Rio (AE) – O Mercosul já não é mais o mesmo. Nos últimos dias 18 e 19, na sua 32.ª Reunião de Cúpula, foi atestada abertura do bloco para as vertentes social e política sem o cuidado de cimentar sua esfera essencial – a economia e o comércio. Esse fato acabou estampado nas decisões tomadas ao final do encontro e na declaração dos presidentes dos cinco países. Deixou para o futuro um claro sinal de que, apesar dos seus novos tentáculos, o Mercosul terá de enfrentar os seus demônios.
Nos últimos anos, a revisão dos objetivos do Mercosul, fixados no Tratado de Assunção, de 1991, foi proposta em todos os quatro sócios originais. O presidente do Uruguai, Tabaré Vázquez, chegou a pleitear formalmente esse desafio em duas ocasiões. Em paralelo, seu governo ameaçava iniciar negociações de um Tratado de Livre Comércio (TLC) com os Estados Unidos que, certamente, deixaria seus vizinhos na constrangedora escolha. Ou expulsar o Uruguai do bloco ou reduzir a ambição do Mercosul de consolidar-se como união aduaneira – passo mais profundo na integração, que unifica as políticas tarifária e de negociações.

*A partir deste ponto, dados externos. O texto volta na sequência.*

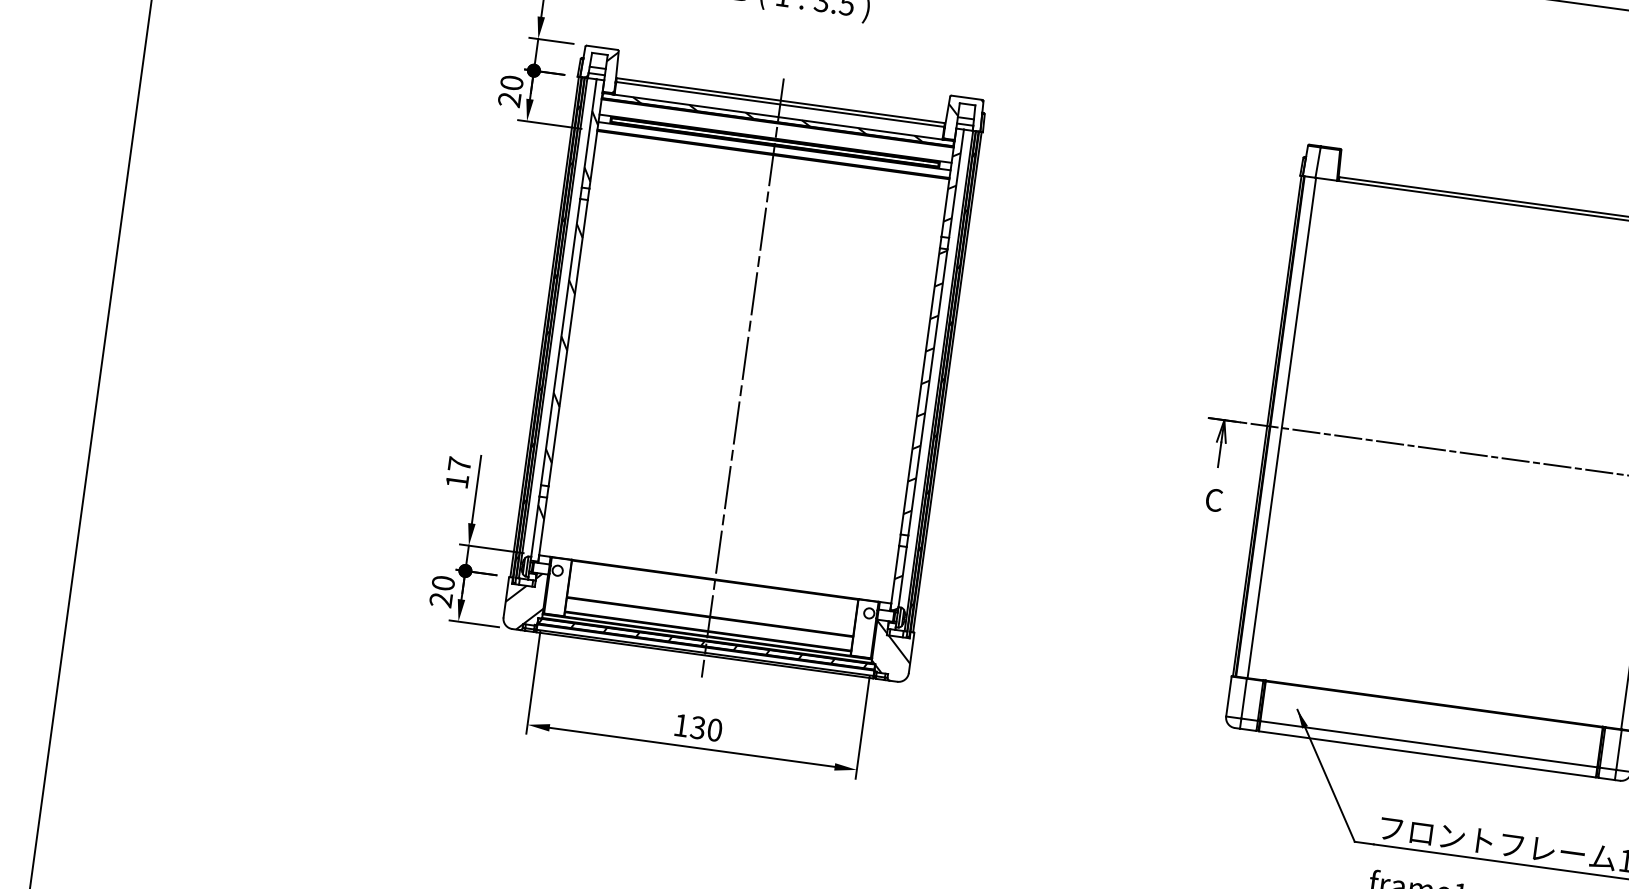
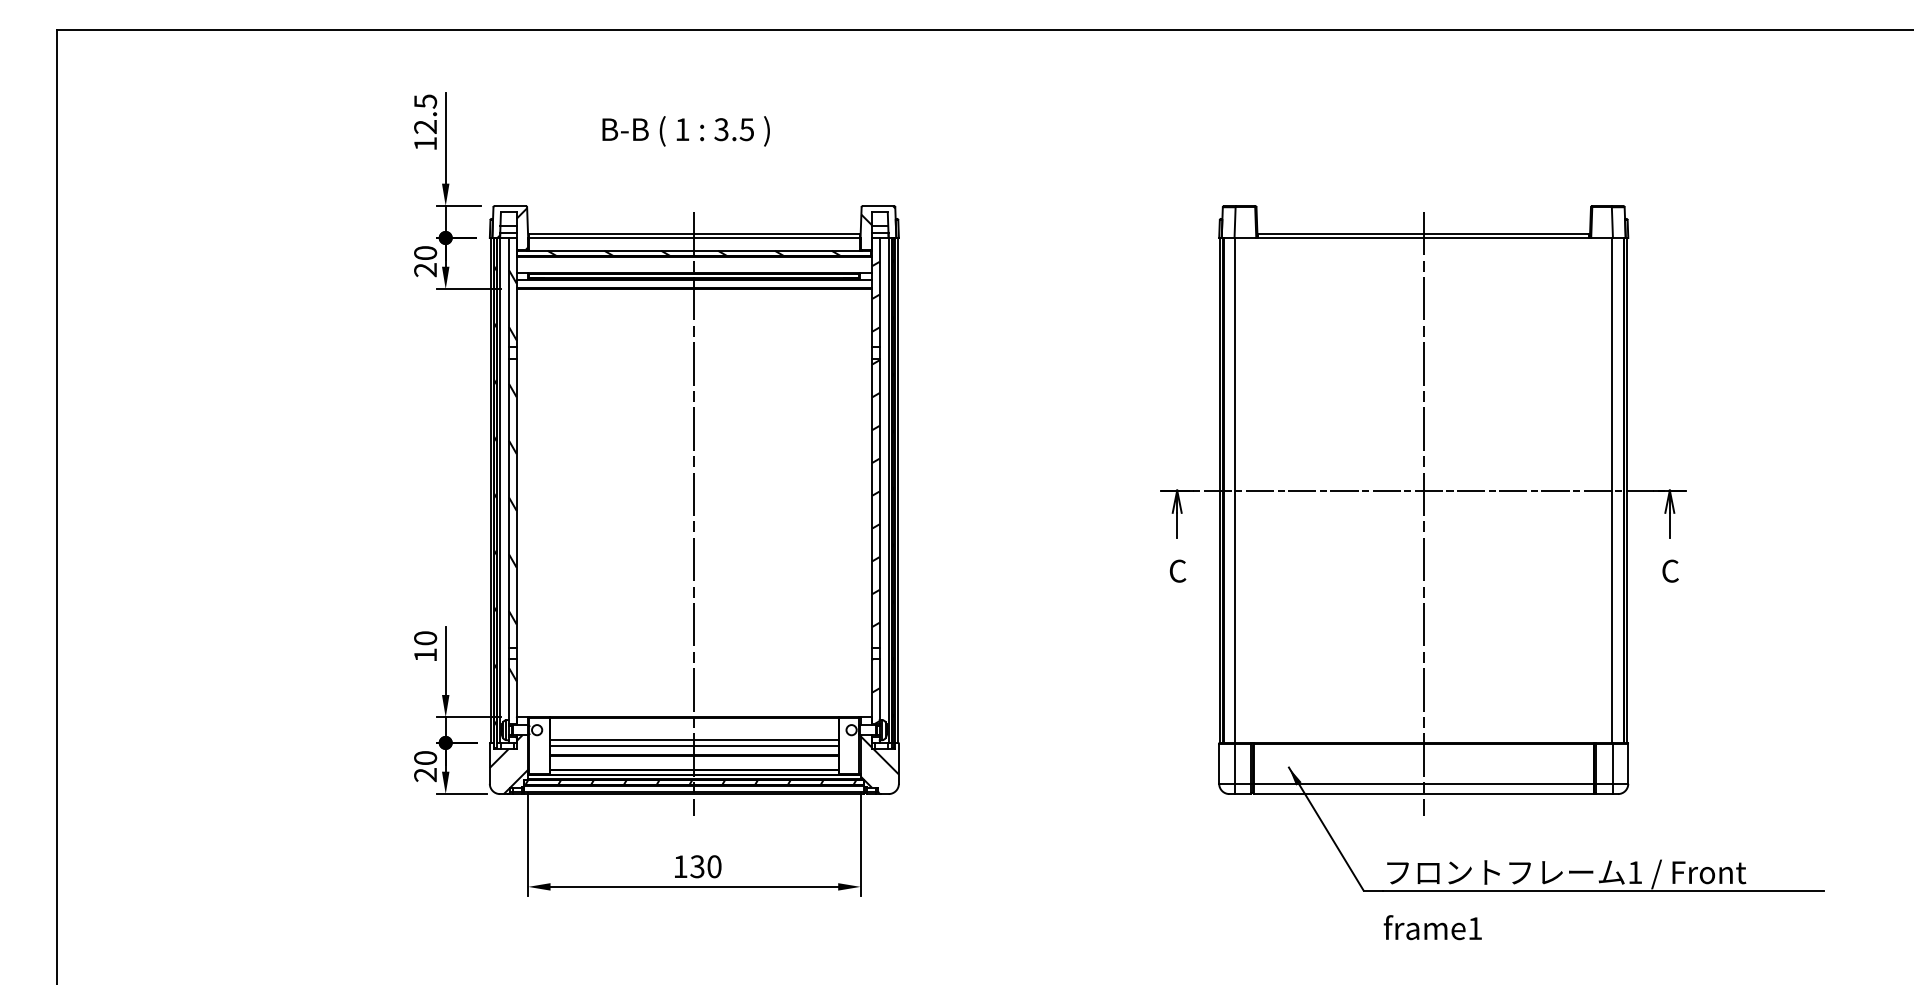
text: (459, 464) -> (425, 638), 17 -> 10
line: (1465, 476) -> (1423, 513), added
line: (711, 602) -> (693, 740), added
line: (710, 607) -> (693, 745), added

O fato de Montevidéu não ter ainda iniciado tais negociações com Washington – o país apenas assinará um tratado de promoção de investimentos e de preferências nesta semana – afastou o dilema de repensar o Mercosul, por enquanto. Mas essa tarefa espera os sócios do bloco assim que for concluído o trabalho de análise do pedido de adesão plena da Bolívia. O governo Evo Morales exige duas condições – a de não aderir à Tarifa Externa Comum (TEC), a peça vital do Mercosul como união aduaneira, e a de manter a Bolívia na Comunidade Andina de Nações (CAN), que conta com uma agenda própria de negociações comerciais.
Esse dilema tem, em princípio, prazo para ser encarado. Se não em meados de julho, terá de ser obrigatoriamente em meados de dezembro deste ano. Em ambos os casos, o processo estará nas mãos da presidência temporária dos sócios menores, o Paraguai e o Uruguai, que estão amplamente interessados na ?flexibilização? dos compromissos da união aduaneira. O governo brasileiro apadrinha a iniciativa de adesão plena, a qualquer custo, da Bolívia por entendê-la um objetivo geopolítico de forçar a estabilização do vizinho. Com Venezuela de Hugo Chávez empenhada em trazer La Paz para o Mercosul, restaria novamente à Argentina a tarefa de ponderar e travar o consenso.
O Mercosul que emergiu da 32.ª Reunião de Cúpula criou o Instituto Social e o Observatório da Democracia, em um esforço limitado de executar uma reforma social na região e de reafirmar os compromissos de seus membros – sobretudo a Venezuela – com a solidez das instituições políticas. Também efetivou a instalação em dezembro passado, do Parlamento do Mercosul, sem lhe conferir funções legislativas. Por fim, tentou-se dar mais agilidade à estrutura do Tribunal Permanente de Revisão, órgão que rejeita a arbitragem de casos emblemáticos devido à ausência de normas comuns sobre temas como investimentos e medidas de defesa comercial.
Os dilemas essenciais do bloco, que o tornam cada vez mais frágil e que geram constantes conflitos entre seus sócios, restaram sobre a mesa e serão negociados sem prazo. Salvo as questões ligadas ao grau mais modesto de desenvolvimento econômico do Paraguai e do Uruguai, que não receberam nenhum sinal de alívio no encontro do Rio, as questões vinculadas à consolidação do Mercosul como área de livre comércio e união aduaneira foram apontadas nos últimos tópicos da declaração final dos presidentes.
Prioridade no Objetivo 2006, um plano para fortalecer o Mercosul apresentado pelo presidente Luiz Inácio Lula da Silva em junho de 2006 e que caiu no esquecimento, a eliminação da dupla cobrança da TEC nas transações de bens entre os sócios continuará em discussão em 2007. O Código Aduaneiro do Mercosul e a criação de regimes especiais comuns para a importação tampouco foram finalizados nesse mesmo prazo e seguem na agenda negociadora.